Abstract: This article analyzes the advances and limitations in the scientific production regarding the process of leaving violent
intimate relationships. For that, articles addressing leaving violent relationships or the stay/leave process as the main theme,
written in English, Portuguese, Spanish, and French, were searched in Periódicos Capes and SciELO Web searches. The search
resulted in 14 articles published between 1999 and 2015 – half with a quantitative design and the other half with a qualitative
design. Investment, commitment, subjective norms, responsibility attribution, anger, and structural barriers and facilitators
were correlated with the leaving process. These studies also understood the end of relationship as a process. Qualitative studies
proposed new models, focused on strategies that enable the leaving process, and considered the post-separation period in the
analysis. Thus, this study provides recommendations for professional practice and further research on the theme.
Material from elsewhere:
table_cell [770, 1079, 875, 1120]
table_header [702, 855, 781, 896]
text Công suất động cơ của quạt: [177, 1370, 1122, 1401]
Résumé : Cet article analyse les avances et les limites de la production scientifique sur le processus de rompre des relations
intimes violentes. On a mené une recherche dans les bases de données Portal Periódico Capes et SciELO, avec des mots-clés
en anglais, français, espagnol et portugais. Les études discutant la fin des relations amoureuses violentes ou les aspects de la
décision de rester ou de partir ont été incluses. On a trouvé 14 études publiées entre 1999 et 2015, dont la moitié avait une
conception quantitative et l’autre moitié, qualitative. Dans les sept études quantitatives, les variables suivantes ont montré une
corrélation avec la progression vers la fin de la relation : niveau d’investissement, engagement, normes subjectives, attribution
de la responsabilité de l’agression à l’agresseur, colère, obstacles et facilitateurs structurels. Pour les sept études qualitatives,
on a observé : la proposition de nouveaux modèles de compréhension, la plus grande variabilité dans le recrutement des
échantillons et la prise en compte de la période post-séparation dans les analyses. Des recommandations pour la pratique
professionnelle et la recherche sont discutées.
Mots-clés : violence domestique, violence envers le partenaire intime, violence contre les femmes.
Resumen: Este artículo analiza los avances y las limitaciones en la producción científica sobre el proceso de término de relaciones
de parejas violentas. Se realizaron búsquedas en las bases de datos Portal de Periódicos Capes y SciELO con entradas en inglés,
español, francés y portugués. Los criterios de inclusión fueron tratar del término de relaciones de pareja violentas o de aspectos
de la decisión de quedarse versus dejar. Se incluyeron 14 estudios publicados entre 1999 y 2015, los cuales la mitad fue de
enfoque cuantitativo, y la otra mitad, cualitativo. Estas variables tuvieron correlación con el avance al término en los estudios
cuantitativos: nivel de inversión, compromiso, normas subjetivas, atribuir responsabilidad al agresor por la agresión, sentimiento
de rabia, barreras y facilitadores estructurales. Para los siete estudios cualitativos se observó: la propuesta de nuevos modelos
de comprensión, la variabilidad de reclutamiento de los muestreos y la consideración del período que sigue la separación en los
análisis. Se discuten recomendaciones para la práctica profesional e investigación.